EXTRACTED RECORDS Block Start

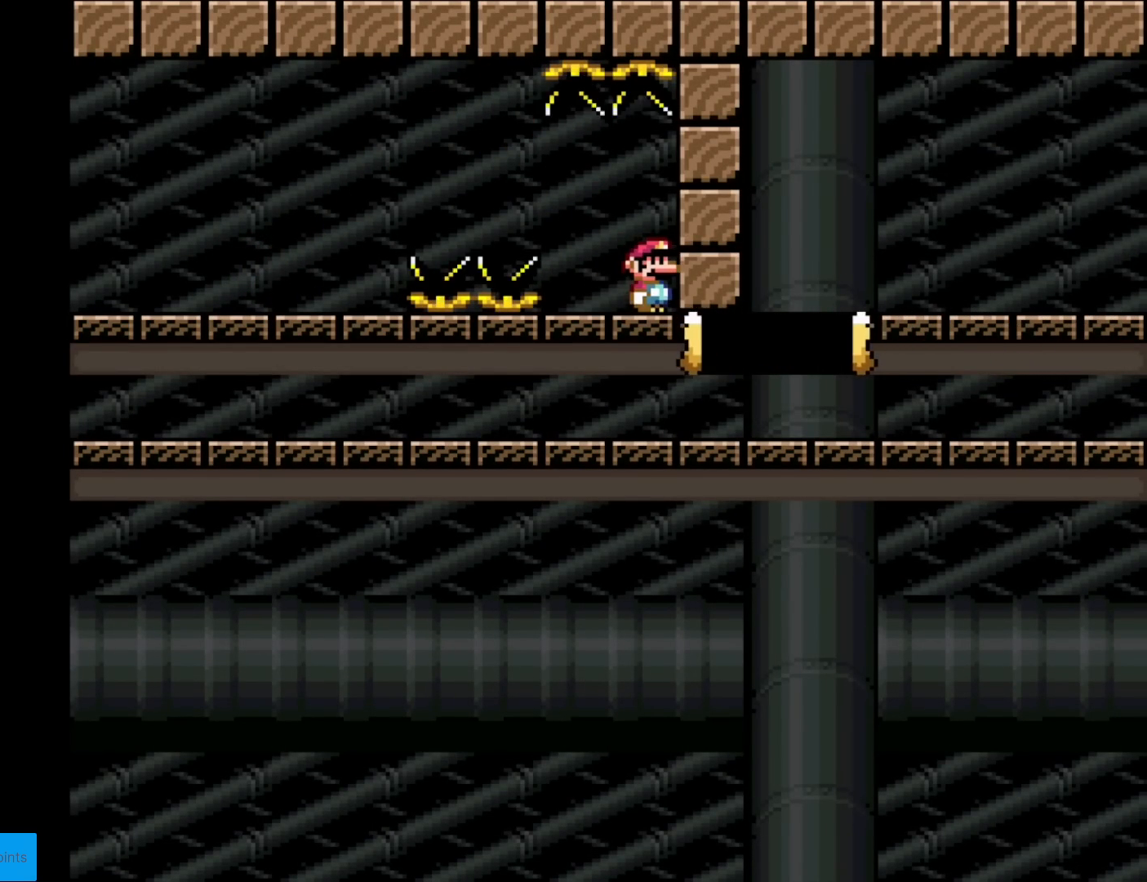
{"buttons": ["X", "DPAD_RIGHT"], "events": [[217, "A", "up"]]}
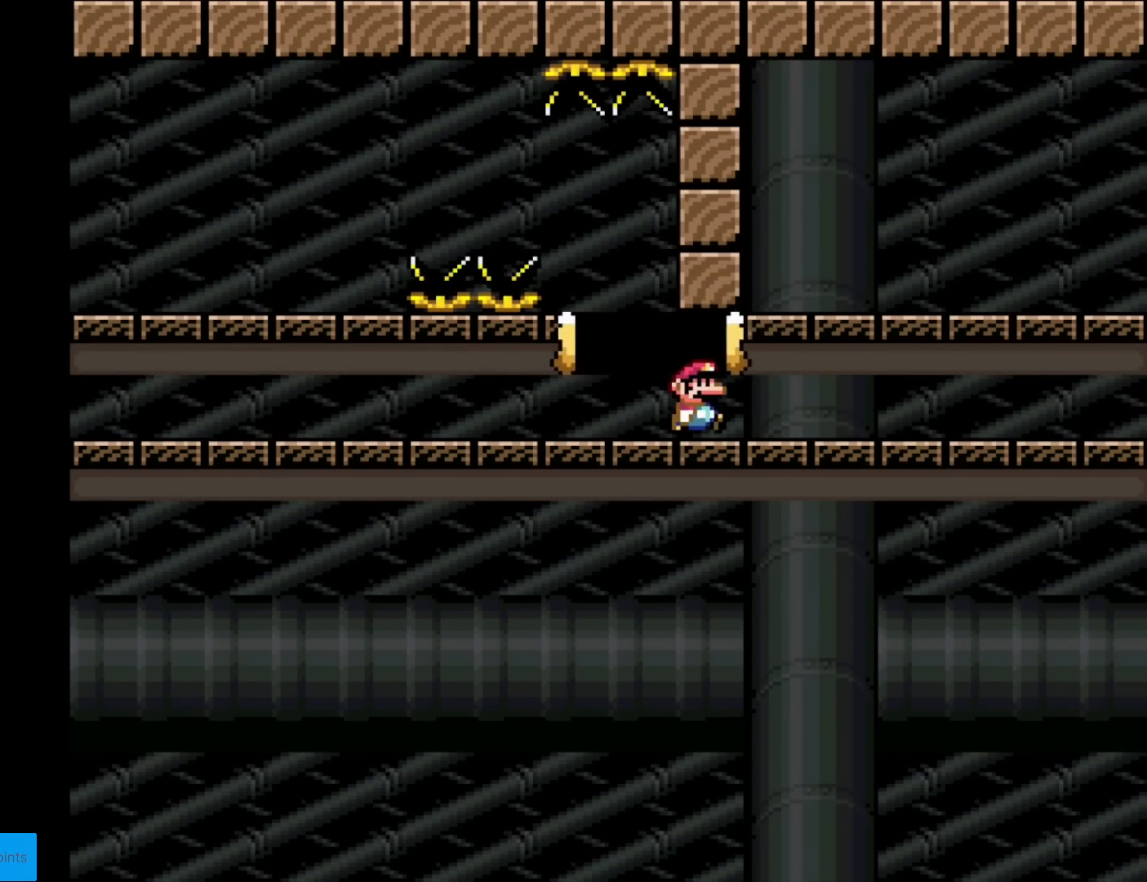
{"buttons": ["X", "DPAD_RIGHT"], "events": [[133, "A", "down"], [250, "A", "up"]]}
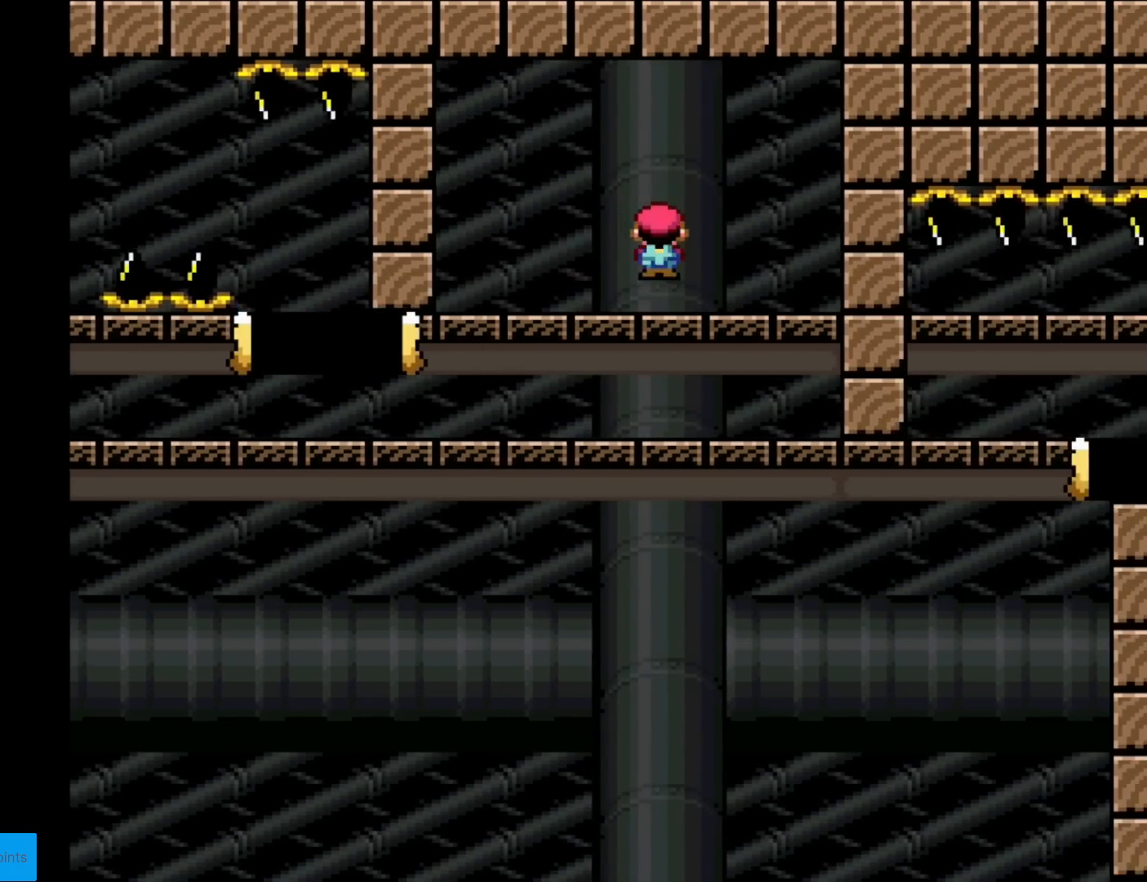
{"buttons": ["X"], "events": [[284, "DPAD_RIGHT", "up"]]}
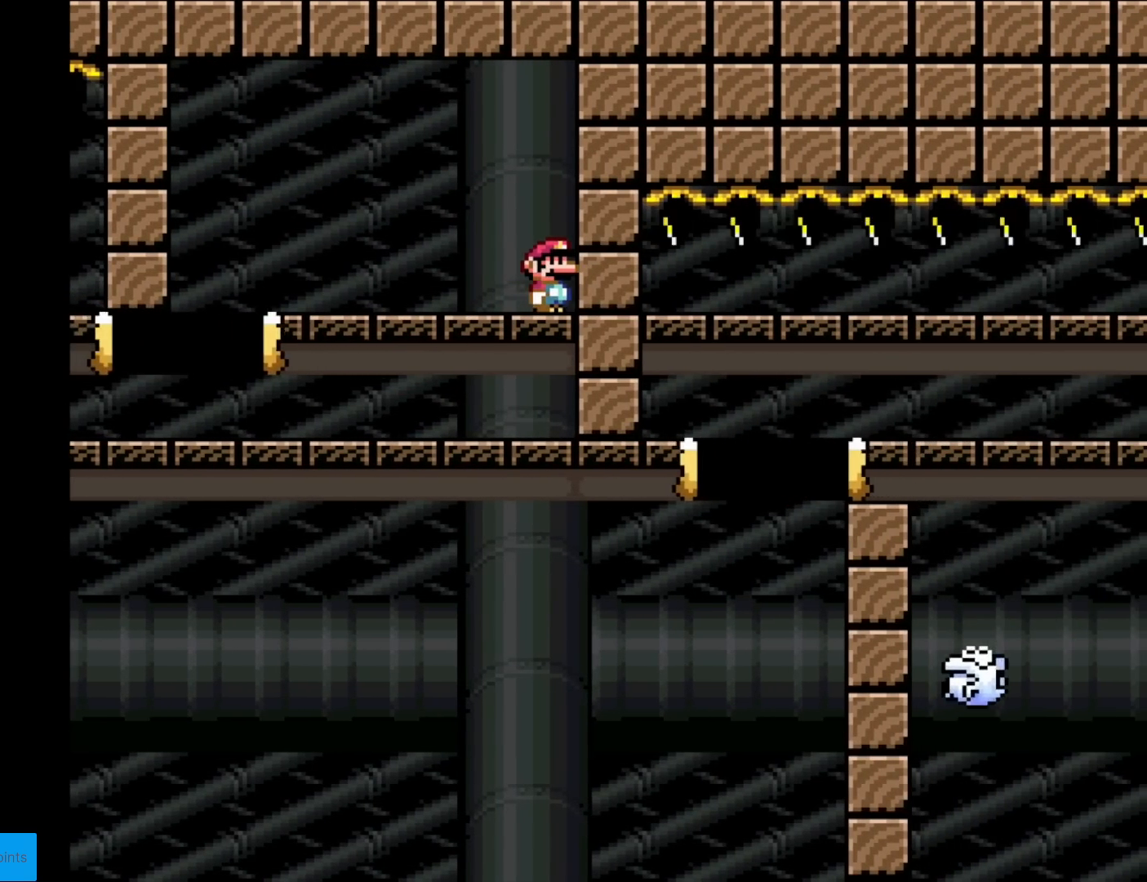
{"buttons": ["X", "DPAD_LEFT"], "events": [[200, "DPAD_LEFT", "down"]]}
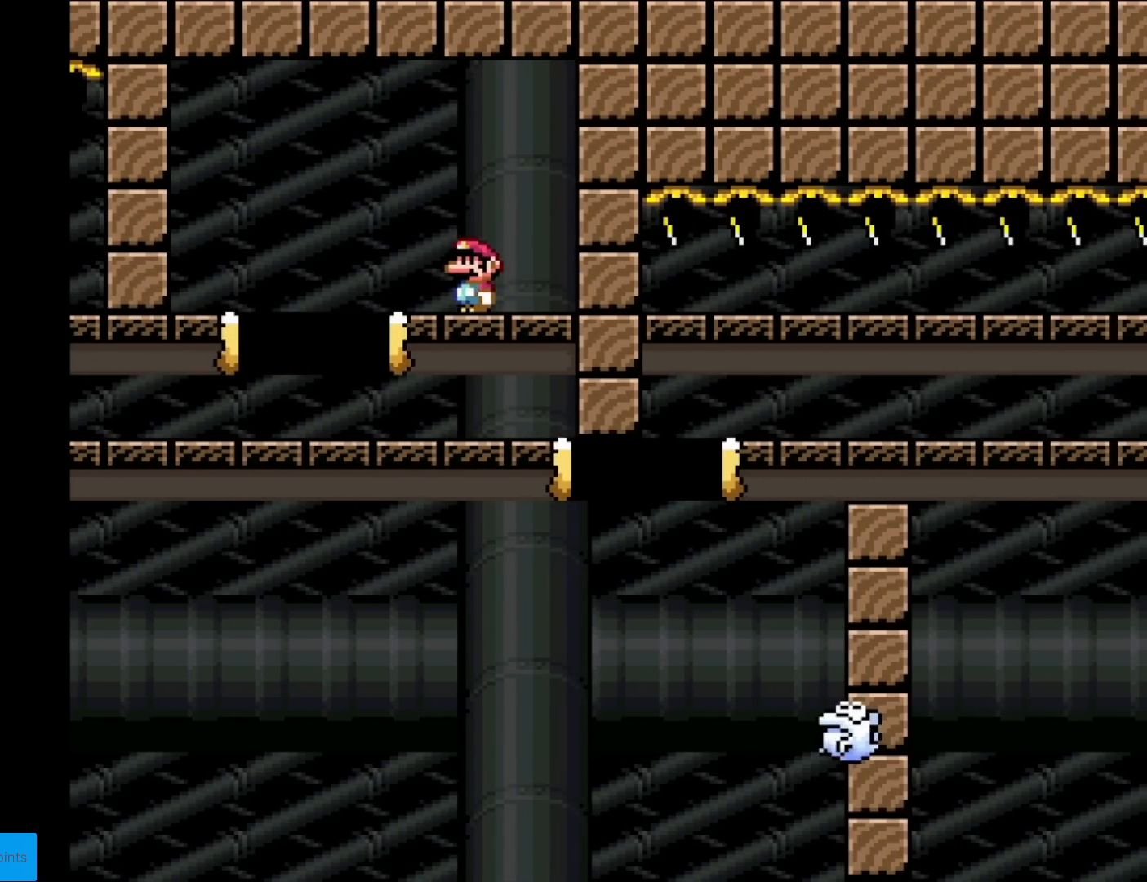
{"buttons": ["A", "X", "DPAD_RIGHT"], "events": [[67, "A", "down"], [117, "A", "up"], [117, "DPAD_LEFT", "up"], [167, "DPAD_RIGHT", "down"], [284, "A", "down"]]}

EXTRACTED RECORDS Block End

Apart from the images, please copy every line of the data exactly as written.

{"buttons": ["X", "DPAD_RIGHT"], "events": [[217, "A", "up"]]}
{"buttons": ["X", "DPAD_RIGHT"], "events": [[133, "A", "down"], [250, "A", "up"]]}
{"buttons": ["X"], "events": [[284, "DPAD_RIGHT", "up"]]}
{"buttons": ["X", "DPAD_LEFT"], "events": [[200, "DPAD_LEFT", "down"]]}
{"buttons": ["A", "X", "DPAD_RIGHT"], "events": [[67, "A", "down"], [117, "A", "up"], [117, "DPAD_LEFT", "up"], [167, "DPAD_RIGHT", "down"], [284, "A", "down"]]}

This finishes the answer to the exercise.